Things have been running flat out for me just lately, I've had so much to do IRL that my online life has been somewhat neglected. This is a Good Thing as I've devoted far too much time to it in the past, and things stagnate when that happens. Online stuff can soak up so much attention and unless you can find a way of making it pay or at the very least keeping it fresh, it can just become a grand waste of time. However, I have come across a really great site called BaggageReclaim
that has helped me to deal with the massive case of cognitive dissonance I was left with following the breakdown of my internet friendship last year, which left me feeling like I was going mad. I'd recommend it to anyone who is dealing with relationship troubles, so that's everyone, then. lol Most therapeutic intervention tends to skim the surface of relationship problems and focus on trying to put it behind you by thinking positive, and there's certainly merit in that. However, if you're like me, you need to understand what went wrong in order to be able to process the whole thing and make sense of it. This is especially important when you've been involved with someone who uses emotional manipulation to exert control, so that you can detach from the hooks they put into you. They can go very deep, and people who are like that are very good at reflecting the 'blame' back at you so you take on a disproportionate share of blame for the failure of the relationship.

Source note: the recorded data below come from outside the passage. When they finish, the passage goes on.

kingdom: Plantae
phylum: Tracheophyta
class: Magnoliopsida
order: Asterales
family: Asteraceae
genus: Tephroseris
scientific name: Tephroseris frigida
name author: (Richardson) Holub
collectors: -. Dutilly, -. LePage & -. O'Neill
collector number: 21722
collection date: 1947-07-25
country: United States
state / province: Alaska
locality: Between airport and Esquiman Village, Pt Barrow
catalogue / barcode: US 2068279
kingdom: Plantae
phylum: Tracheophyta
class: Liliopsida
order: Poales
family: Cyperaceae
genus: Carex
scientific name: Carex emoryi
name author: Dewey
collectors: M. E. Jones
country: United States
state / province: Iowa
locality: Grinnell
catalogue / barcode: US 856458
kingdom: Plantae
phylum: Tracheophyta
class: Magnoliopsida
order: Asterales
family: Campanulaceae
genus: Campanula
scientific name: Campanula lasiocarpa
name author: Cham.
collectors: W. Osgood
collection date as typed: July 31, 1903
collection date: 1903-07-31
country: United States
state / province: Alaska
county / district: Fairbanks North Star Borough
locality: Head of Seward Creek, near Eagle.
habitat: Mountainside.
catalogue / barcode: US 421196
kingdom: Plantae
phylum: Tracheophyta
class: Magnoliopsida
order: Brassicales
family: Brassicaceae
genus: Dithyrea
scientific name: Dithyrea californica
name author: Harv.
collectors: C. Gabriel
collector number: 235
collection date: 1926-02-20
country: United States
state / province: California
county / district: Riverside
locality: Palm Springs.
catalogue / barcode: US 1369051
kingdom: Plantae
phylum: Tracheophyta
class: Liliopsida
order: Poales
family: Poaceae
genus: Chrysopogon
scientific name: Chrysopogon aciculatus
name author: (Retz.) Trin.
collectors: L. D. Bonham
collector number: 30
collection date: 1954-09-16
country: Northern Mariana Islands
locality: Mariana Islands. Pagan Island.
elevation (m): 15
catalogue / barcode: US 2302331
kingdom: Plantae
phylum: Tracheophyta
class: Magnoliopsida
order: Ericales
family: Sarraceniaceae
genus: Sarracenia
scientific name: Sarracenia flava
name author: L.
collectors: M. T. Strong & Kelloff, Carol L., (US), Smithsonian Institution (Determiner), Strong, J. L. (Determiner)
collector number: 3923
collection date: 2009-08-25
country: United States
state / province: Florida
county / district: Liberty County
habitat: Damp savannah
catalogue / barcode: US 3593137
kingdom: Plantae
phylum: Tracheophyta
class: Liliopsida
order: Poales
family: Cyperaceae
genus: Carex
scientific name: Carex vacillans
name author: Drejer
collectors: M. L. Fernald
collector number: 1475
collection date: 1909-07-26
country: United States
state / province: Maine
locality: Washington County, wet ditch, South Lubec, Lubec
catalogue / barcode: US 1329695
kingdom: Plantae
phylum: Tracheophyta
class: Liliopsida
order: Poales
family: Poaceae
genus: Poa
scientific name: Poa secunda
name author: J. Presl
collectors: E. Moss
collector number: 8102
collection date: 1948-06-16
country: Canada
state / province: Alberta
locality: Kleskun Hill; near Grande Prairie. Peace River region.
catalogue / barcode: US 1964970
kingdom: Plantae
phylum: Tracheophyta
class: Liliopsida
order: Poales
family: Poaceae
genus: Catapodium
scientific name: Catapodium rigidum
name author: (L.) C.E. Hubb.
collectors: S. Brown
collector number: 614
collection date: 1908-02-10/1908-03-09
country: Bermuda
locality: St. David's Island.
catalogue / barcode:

I feel like I am nearly there now, thanks to Natalie at BR. She's genius at writing articles that really get to the heart of those kind of involvements and unpicking the roots of the dissonance. It's feels like a light has been shone into the darkness of my impressionable naivete.
Not seen any films lately, there doesn't seem to be anything in theatres that's worth seeing at the mo. The only noteworthy thing I've done has been to go to my son's graduation and that was absolutely wonderful. So proud of him.